🤖 AI Summary
This work addresses the vulnerability of differentially private synthetic data in protecting anomalous individuals—such as patients with rare diseases—who face significantly higher success rates in membership inference attacks. To mitigate this risk, the authors propose a risk-balanced differentially private synthesis framework that first evaluates the anomaly level of each record using a small privacy budget and then inversely weights records by their risk during generative model training to attenuate the influence of high-risk samples. This approach provides stronger privacy guarantees by incorporating record-level risk awareness into differentially private synthesis for the first time, enabling targeted protection for highly anomalous individuals and yielding a closed-form per-record privacy bound. Experiments on both synthetic and real-world datasets (e.g., Breast Cancer, Adult) demonstrate a substantial reduction in membership inference success against high-anomaly records, with performance contingent on the synergy between the risk scorer and the synthesis pipeline.
📝 Abstract
When synthetic data is released, some individuals are harder to protect than others. A patient with a rare disease combination or a transaction with unusual characteristics stands out from the crowd. Differential privacy provides worst-case guarantees, but empirical attacks -- particularly membership inference -- succeed far more often against such outliers, especially under moderate privacy budgets and with auxiliary information. This paper introduces risk-equalized DP synthesis, a framework that prioritizes protection for high-risk records by reducing their influence on the learned generator. The mechanism operates in two stages: first, a small privacy budget estimates each record's"outlierness"; second, a DP learning procedure weights each record inversely to its risk score. Under Gaussian mechanisms, a record's privacy loss is proportional to its influence on the output -- so deliberately shrinking outliers'contributions yields tighter per-instance privacy bounds for precisely those records that need them most.
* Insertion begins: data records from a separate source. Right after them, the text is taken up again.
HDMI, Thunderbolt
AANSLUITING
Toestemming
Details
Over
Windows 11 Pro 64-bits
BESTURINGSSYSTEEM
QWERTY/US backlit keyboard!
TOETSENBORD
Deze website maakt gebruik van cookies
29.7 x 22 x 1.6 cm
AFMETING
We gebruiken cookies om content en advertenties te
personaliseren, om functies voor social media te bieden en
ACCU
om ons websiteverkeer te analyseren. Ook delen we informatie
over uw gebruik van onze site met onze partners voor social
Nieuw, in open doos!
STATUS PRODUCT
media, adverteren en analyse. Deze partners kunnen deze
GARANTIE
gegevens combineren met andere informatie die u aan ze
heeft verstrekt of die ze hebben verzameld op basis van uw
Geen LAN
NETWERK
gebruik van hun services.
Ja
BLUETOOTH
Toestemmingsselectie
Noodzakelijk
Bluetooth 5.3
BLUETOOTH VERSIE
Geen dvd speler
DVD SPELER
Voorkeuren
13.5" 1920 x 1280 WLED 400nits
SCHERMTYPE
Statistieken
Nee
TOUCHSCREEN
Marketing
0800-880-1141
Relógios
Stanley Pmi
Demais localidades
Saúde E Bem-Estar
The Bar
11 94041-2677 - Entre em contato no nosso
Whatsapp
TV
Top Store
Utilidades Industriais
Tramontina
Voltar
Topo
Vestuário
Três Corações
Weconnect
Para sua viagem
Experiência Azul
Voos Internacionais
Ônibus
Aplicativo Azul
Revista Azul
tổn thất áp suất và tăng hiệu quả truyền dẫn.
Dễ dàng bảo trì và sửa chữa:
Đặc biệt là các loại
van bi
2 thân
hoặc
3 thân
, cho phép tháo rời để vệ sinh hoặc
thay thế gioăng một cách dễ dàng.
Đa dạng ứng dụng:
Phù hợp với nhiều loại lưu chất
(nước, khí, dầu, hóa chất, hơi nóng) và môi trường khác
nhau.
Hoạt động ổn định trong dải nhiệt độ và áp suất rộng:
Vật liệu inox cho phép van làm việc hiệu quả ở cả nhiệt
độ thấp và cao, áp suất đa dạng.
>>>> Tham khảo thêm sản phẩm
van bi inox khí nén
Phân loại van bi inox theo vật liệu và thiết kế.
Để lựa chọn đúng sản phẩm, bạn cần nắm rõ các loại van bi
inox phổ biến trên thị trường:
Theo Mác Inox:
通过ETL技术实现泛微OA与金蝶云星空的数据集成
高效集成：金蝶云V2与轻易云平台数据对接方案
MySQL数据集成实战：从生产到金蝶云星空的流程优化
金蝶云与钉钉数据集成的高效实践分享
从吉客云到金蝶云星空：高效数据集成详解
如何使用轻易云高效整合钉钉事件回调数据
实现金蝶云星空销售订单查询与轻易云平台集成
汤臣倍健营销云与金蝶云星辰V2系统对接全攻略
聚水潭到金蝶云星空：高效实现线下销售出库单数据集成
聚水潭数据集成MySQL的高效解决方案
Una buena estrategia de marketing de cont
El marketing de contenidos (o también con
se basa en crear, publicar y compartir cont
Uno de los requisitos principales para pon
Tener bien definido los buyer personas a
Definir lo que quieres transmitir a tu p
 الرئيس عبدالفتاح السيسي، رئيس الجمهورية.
We prove end-to-end DP guarantees via composition and derive closed-form per-record bounds for the synthesis stage (the scoring stage adds a uniform per-record term). Experiments on simulated data with controlled outlier injection show that risk-weighting substantially reduces membership inference success against high-outlierness records; ablations confirm that targeting -- not random downweighting -- drives the improvement. On real-world benchmarks (Breast Cancer, Adult, German Credit), gains are dataset-dependent, highlighting the interplay between scorer quality and synthesis pipeline.